Ocampo blieb mehr oder weniger die gesamten 1970er-Jahre hindurch an der Spitze von La Doce. Zu jener Zeit ging es vor allem darum, das eigene Team zu unterstützen und, natürlich, die gegnerischen Fahnen zu stehlen. Juan sagte: »Ohne La Doce wäre ich nicht zum Boca-Fan geworden. Die Gemeinschaft von Freunden war das Entscheidende. Es war so etwas wie Brauchtum, den Gegnern die Fahnen oder T-Shirts abzunehmen. Damit begann es. Und dann kam immer mehr Gewalt ins Spiel, Ketten, Steine. Die Sache artete aus.« Wieso, das vermochte Juan nicht zu sagen. Möglicherweise wegen der Drogen. Oder weil immer mehr Geld im Spiel war und die Einsätze stiegen. Vielleicht war die Gewalt auch ein Kollateralschaden des Lebens unter einer in den letzten Zügen liegenden Diktatur. Die Regentschaft des Schlachters endete nach der Partie der Boca Juniors gegen Rosario Central 1981. Rosario gewann mit 1:0. Juan konnte sich noch erinnern, dass Maradona einen Elfmeter verschoss. Vor dem Spiel hatte der Schlachter dem krawallbereiten Teil von La Doce erzählt, dass er keine Karten mehr für das Spiel habe. Sie fuhren dennoch nach Rosario und wurden geschlossen verhaftet.
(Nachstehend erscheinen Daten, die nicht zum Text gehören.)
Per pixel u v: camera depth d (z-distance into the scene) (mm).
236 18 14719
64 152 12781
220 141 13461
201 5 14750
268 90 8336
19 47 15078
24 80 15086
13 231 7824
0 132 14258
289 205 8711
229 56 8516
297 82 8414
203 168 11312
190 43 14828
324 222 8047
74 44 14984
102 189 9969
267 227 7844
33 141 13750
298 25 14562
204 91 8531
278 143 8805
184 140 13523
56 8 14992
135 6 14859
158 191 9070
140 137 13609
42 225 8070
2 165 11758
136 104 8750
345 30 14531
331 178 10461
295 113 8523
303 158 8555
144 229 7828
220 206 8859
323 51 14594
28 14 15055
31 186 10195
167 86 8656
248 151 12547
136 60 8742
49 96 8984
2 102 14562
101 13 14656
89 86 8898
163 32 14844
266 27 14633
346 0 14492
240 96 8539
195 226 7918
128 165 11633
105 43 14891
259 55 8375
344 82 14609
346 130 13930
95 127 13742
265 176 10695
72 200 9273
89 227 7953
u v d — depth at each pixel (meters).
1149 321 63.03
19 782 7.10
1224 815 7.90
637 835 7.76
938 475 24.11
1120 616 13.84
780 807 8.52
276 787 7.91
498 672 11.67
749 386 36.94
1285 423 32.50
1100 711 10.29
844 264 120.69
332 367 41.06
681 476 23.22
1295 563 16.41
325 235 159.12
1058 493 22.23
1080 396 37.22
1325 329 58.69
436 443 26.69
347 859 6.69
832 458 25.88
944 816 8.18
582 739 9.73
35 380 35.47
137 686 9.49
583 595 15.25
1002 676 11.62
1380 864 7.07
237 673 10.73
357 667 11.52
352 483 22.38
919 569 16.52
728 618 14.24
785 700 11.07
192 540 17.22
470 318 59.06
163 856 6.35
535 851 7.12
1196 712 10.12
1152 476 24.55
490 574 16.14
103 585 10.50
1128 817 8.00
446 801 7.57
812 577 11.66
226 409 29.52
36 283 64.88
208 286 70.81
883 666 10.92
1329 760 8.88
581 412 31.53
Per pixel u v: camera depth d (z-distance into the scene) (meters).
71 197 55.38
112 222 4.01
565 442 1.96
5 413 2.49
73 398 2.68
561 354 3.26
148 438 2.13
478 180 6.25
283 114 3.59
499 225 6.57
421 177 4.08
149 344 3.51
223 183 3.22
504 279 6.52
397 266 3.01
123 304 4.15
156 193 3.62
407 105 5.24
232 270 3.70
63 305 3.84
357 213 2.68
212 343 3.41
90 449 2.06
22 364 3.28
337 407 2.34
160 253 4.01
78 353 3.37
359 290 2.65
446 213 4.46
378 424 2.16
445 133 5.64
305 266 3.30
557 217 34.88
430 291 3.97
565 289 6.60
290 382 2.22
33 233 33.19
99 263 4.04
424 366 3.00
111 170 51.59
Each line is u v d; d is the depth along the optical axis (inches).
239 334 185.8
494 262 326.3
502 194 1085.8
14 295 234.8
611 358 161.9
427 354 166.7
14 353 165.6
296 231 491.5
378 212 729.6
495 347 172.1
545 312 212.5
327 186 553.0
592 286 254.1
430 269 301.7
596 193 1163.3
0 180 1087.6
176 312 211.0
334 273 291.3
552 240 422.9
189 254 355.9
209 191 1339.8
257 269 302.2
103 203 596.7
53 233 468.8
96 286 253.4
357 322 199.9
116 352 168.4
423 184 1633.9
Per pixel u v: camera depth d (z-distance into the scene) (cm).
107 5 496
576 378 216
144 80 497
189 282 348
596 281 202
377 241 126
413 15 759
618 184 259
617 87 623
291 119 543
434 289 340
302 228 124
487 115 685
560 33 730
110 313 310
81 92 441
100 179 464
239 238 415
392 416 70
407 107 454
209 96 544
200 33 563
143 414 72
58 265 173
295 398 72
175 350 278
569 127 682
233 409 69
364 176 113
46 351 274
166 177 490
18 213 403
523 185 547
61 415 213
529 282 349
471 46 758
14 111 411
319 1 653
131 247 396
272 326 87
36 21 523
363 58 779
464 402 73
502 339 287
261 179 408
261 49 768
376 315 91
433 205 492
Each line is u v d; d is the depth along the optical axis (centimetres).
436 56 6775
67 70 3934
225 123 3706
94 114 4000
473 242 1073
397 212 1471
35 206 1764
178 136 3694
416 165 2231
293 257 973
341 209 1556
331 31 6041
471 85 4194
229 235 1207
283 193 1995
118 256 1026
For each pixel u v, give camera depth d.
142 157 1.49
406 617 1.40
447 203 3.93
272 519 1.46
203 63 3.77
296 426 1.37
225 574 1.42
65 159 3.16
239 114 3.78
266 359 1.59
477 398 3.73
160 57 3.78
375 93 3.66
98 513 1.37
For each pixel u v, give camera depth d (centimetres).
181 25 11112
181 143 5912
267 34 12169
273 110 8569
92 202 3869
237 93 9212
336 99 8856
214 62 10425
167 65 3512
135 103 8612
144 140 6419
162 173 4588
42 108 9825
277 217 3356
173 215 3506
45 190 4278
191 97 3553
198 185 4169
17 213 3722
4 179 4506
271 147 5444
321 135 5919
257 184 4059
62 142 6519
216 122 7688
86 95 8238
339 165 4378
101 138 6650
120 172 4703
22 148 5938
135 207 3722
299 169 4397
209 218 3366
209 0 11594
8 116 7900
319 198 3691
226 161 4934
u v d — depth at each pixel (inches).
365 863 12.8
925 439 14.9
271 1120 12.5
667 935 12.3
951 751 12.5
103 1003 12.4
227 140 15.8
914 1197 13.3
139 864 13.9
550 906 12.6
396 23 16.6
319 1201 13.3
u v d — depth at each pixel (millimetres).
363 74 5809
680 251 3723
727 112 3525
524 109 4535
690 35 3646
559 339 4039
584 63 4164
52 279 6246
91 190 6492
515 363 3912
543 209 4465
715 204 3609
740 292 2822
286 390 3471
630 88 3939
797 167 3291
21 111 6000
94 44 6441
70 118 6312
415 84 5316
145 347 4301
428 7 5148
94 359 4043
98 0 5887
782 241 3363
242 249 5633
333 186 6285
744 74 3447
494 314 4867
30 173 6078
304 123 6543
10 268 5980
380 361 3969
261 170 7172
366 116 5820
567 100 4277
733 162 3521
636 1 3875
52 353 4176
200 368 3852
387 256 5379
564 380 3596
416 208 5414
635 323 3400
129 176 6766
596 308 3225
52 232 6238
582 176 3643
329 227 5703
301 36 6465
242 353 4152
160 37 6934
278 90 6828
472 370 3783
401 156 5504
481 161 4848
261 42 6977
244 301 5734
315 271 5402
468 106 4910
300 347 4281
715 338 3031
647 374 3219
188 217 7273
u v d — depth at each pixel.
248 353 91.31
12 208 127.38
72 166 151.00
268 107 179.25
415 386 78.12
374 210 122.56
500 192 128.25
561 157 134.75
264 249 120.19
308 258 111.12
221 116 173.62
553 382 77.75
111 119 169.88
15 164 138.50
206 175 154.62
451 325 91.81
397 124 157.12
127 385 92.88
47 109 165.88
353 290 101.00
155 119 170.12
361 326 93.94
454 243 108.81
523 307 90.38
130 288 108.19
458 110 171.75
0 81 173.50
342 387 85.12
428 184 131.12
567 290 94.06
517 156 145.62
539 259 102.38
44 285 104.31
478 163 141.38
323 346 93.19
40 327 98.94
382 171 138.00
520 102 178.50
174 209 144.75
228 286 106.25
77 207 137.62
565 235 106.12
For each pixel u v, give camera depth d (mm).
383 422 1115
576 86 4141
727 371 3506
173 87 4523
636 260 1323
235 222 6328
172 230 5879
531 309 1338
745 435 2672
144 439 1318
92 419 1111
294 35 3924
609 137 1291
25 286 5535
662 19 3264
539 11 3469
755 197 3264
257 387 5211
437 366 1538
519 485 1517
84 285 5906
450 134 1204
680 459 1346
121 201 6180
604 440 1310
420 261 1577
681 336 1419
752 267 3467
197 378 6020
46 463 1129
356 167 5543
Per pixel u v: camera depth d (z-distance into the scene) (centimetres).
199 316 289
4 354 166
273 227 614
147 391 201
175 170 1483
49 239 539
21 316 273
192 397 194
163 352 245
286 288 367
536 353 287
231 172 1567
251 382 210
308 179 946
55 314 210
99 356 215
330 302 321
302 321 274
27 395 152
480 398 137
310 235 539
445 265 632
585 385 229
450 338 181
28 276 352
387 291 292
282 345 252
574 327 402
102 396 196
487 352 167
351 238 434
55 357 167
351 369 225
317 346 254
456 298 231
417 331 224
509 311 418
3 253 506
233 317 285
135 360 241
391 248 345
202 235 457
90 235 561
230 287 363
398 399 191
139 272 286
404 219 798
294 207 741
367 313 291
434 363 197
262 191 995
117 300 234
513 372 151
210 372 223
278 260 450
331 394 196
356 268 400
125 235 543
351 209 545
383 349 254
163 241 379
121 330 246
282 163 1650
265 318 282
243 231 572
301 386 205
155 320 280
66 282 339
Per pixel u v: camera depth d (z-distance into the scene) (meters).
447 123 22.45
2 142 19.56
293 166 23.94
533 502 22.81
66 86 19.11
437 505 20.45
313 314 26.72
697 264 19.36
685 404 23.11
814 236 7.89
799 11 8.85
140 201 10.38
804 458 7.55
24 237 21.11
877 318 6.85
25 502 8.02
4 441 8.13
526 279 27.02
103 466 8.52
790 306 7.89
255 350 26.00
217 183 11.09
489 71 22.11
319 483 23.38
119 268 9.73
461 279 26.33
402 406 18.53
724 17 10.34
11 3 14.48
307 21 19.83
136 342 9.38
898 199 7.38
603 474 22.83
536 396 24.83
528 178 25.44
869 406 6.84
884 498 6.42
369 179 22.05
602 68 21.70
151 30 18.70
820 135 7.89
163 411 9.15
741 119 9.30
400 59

Zu jener Zeit tobte der Machtkampf bereits zwei Jahre, doch diese Kränkung durch den Schlachter brachte das Fass zum Überlaufen.
»Wir haben sein Haus in La Boca angezündet«, berichtete Juan. »Daraufhin sagte er: ›Mit so etwas will ich nichts zu tun haben.‹« Der Schlachter zog sich zurück, und eine neue Generation übernahm das Ruder.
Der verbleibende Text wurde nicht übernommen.